Give the lines from the one containing "Here, each photo" through the one containing "-0.004789, -0.039191, 0.868913]]", both included, as a JSON list of strings with one string per line and blank lines omitted.

# Data for review
----------
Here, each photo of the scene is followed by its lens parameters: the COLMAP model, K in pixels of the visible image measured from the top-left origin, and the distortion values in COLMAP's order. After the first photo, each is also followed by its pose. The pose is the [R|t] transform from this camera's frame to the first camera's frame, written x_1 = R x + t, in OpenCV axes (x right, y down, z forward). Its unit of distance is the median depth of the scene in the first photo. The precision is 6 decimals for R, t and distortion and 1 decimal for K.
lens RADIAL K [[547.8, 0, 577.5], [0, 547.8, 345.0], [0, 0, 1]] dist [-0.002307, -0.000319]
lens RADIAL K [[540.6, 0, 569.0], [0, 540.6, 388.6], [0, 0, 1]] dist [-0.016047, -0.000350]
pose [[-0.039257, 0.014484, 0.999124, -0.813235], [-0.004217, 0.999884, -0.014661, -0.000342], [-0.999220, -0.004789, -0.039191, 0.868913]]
----------
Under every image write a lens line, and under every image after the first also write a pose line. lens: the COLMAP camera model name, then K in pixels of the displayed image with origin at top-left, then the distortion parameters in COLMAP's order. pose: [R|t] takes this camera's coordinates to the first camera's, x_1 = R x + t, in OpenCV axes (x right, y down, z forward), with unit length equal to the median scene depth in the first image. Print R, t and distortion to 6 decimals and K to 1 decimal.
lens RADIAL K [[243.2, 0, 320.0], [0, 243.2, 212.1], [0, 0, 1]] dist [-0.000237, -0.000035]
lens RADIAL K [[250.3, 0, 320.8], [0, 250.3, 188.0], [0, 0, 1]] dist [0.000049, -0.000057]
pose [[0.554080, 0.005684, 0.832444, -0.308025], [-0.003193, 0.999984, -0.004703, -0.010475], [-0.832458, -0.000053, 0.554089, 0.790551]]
----------
# Exercise result
[
  "Here, each photo of the scene is followed by its lens parameters: the COLMAP model, K in pixels of the visible image measured from the top-left origin, and the distortion values in COLMAP's order. After the first photo, each is also followed by its pose. The pose is the [R|t] transform from this camera's frame to the first camera's frame, written x_1 = R x + t, in OpenCV axes (x right, y down, z forward). Its unit of distance is the median depth of the scene in the first photo. The precision is 6 decimals for R, t and distortion and 1 decimal for K.",
  "lens RADIAL K [[547.8, 0, 577.5], [0, 547.8, 345.0], [0, 0, 1]] dist [-0.002307, -0.000319]",
  "lens RADIAL K [[540.6, 0, 569.0], [0, 540.6, 388.6], [0, 0, 1]] dist [-0.016047, -0.000350]",
  "pose [[-0.039257, 0.014484, 0.999124, -0.813235], [-0.004217, 0.999884, -0.014661, -0.000342], [-0.999220, -0.004789, -0.039191, 0.868913]]"
]